Les deux organisations ont convenu que les demandes devaient être acheminées par les voies officielles vers le département dirigé par la ministre Robles. Les demandes, ainsi que la transmission des réponses et du matériel, sont effectuées par le biais des lignes de communication électronique cryptées et hautement sécurisées établies entre EU SatCen et le ministère de la défense. 

Le transfert d'images se fait sans frais pour Bruxelles, à condition de ne pas dépasser un certain nombre de photos nouvelles et archivées. A défaut, le Centre satellitaire a la possibilité de demander au système gouvernemental que le satellite Paz survole une zone de la Terre pour laquelle les autorités européennes ont un intérêt particulier.

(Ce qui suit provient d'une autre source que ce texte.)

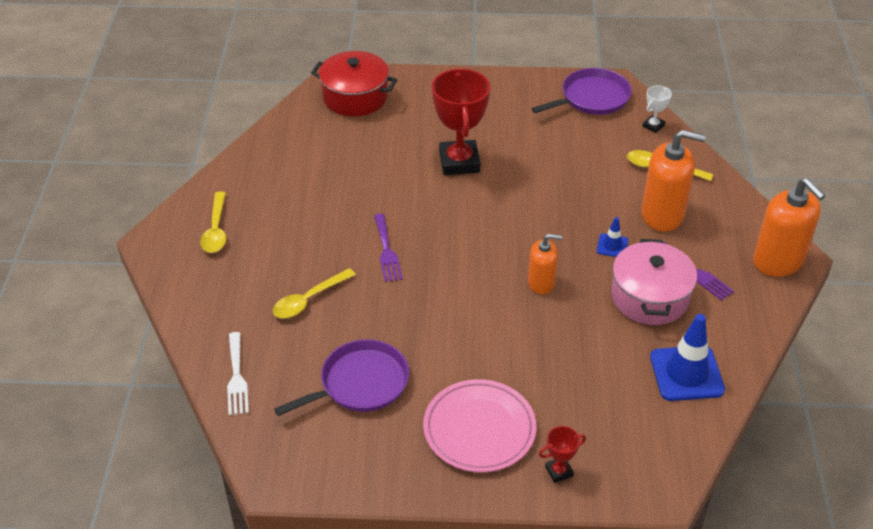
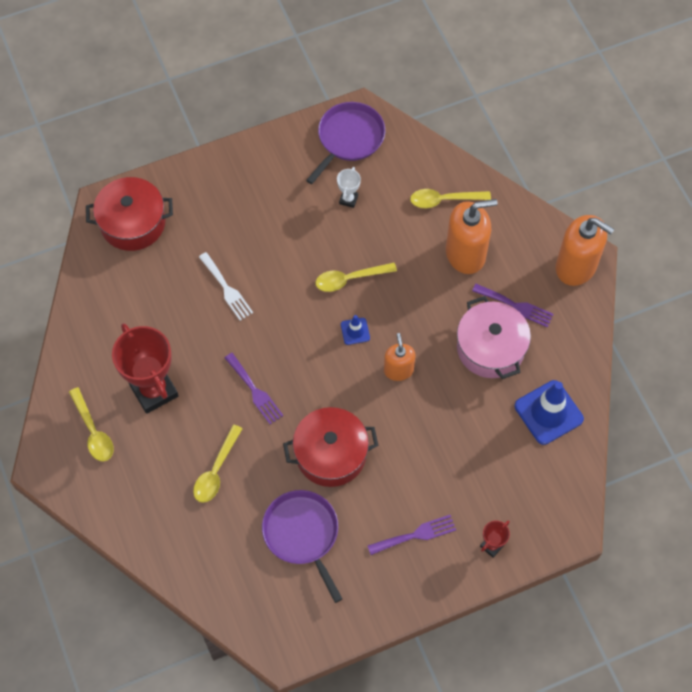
camera: 25 degrees left, 20 degrees up
white fork [227,332,249,415] -> white fork moved to [199,252,253,321]
purple pan [274,339,409,416] -> purple pan turned 60 degrees counterclockwise [262,490,342,603]
pink plate [423,379,536,472] -> purple fork [368,515,456,555]
red trophy [432,68,490,175] -> red trophy moved to [112,323,179,414]
orange soap dispenser [528,234,562,294] -> orange soap dispenser turned 75 degrees counterclockwise [384,333,416,381]
blue traffic cone [597,217,628,257] -> blue traffic cone moved to [341,315,370,345]
white trophy [643,86,672,133] -> white trophy moved to [337,167,361,208]
none -> red pot [283,407,379,487]
none -> yellow spoon [316,263,397,292]

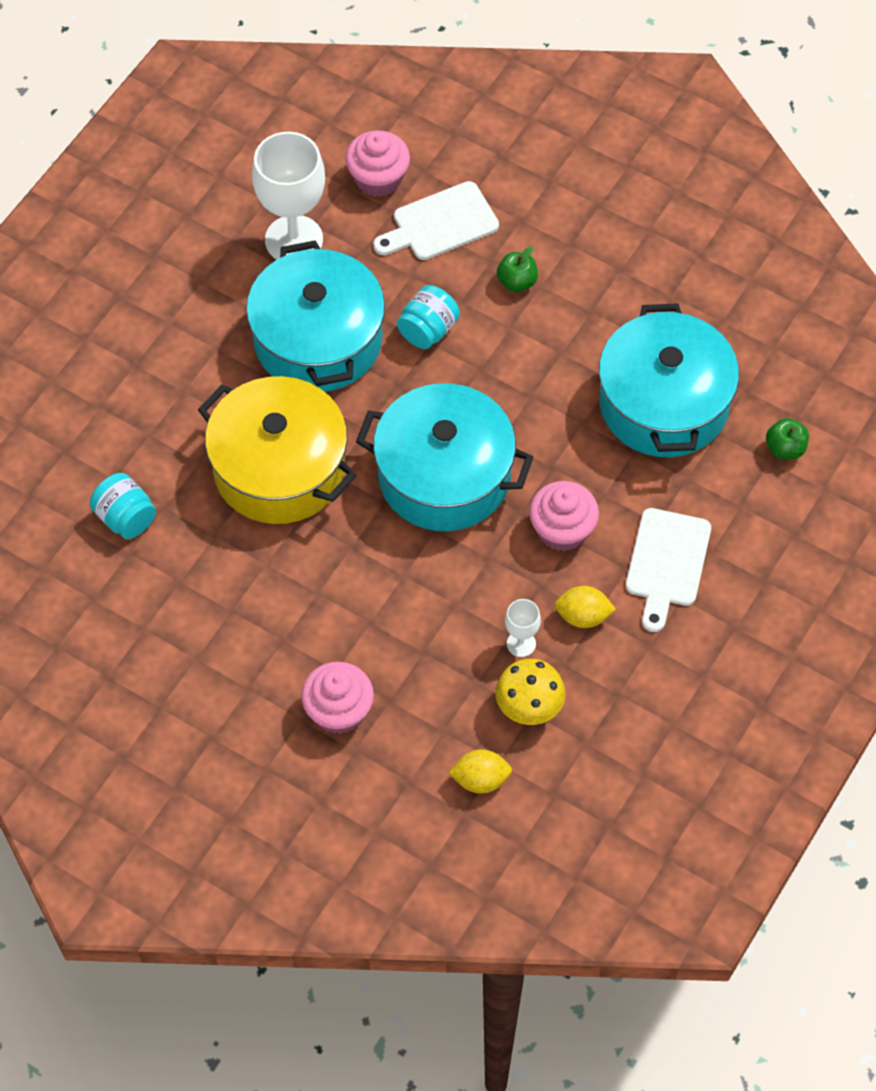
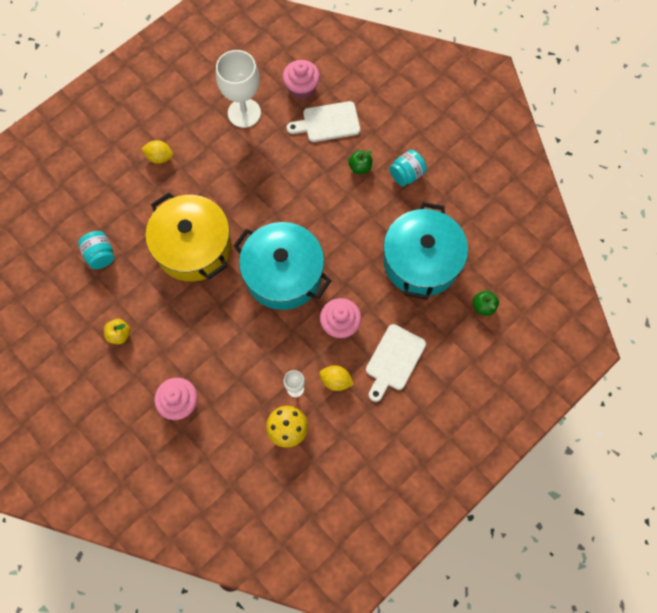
camera: 15 degrees right, 10 degrees up
turquoise pot [246,240,385,392] -> none
turquoise jar [397,285,460,349] -> turquoise jar moved to [389,150,427,186]
yellow lemon [449,749,512,793] -> yellow lemon moved to [141,140,173,164]
none -> yellow apple [104,319,130,344]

Les visiteurs VIP, comme l'ambassadeur d'Autriche en Espagne, Christian Ebner, reçoivent des explications sur les tâches et le travail des analystes, mais seulement dans la mesure où cela est strictement nécessaire - PHOTO/EU SatCen

L'accord comporte une clause de sauvegarde. Le département du général de corps d'armée López del Pozo, qui dirige la DIGENPOL depuis juin 2021 et était auparavant commandant en chef du commandement des opérations de l'état-major de la défense, se réserve le droit d'"interrompre unilatéralement et à tout moment" le service qu'il fournit à l'UE lorsqu'il existe des raisons "concrètes et justifiées" de le faire.  

Le Centre satellitaire de l'UE est une agence de la politique étrangère et de sécurité commune (PESC) qui relève du haut représentant de l'Union pour les affaires étrangères et la politique de sécurité, l'Espagnol Josep Borrell. Il a notamment pour mission de soutenir le processus décisionnel et l'action de l'UE dans le domaine de la PESC, en particulier la politique de sécurité et de défense commune.

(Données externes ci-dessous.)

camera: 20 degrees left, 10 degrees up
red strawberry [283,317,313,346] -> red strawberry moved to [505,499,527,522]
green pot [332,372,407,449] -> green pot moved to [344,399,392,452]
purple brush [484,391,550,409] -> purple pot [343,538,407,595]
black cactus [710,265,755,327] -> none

Le général López del Pozo s'entretient avec le directeur d'EU SatCen, l'ambassadeur Sorin Ducaru, accompagné du sous-directeur des plans et des relations internationales, le contre-amiral Juan Bautista Pérez Puig (à gauche) - PHOTO/EU SatCen

Les destinataires des rapports et analyses du Centre satellitaire européen sont les hautes autorités de Bruxelles, le Service européen pour l'action extérieure, les commandants militaires et les états-majors des opérations de gestion de crise et des missions de formation de l'UE dans le monde. Par conséquent, les conditions de sécurité régissant l'environnement de travail des analystes du Centre européen de satellites sont très strictes et les risques de fuite de renseignements sont très faibles, voire pratiquement inexistants. 

Les États membres de l'UE, les agences européennes telles que l'agence chargée de la gestion de la coopération aux frontières extérieures, mieux connue sous le nom de FRONTEX, ainsi que les institutions internationales telles que les Nations unies et l'Organisation pour la sécurité et la coopération en Europe, l'OSCE, en bénéficient également.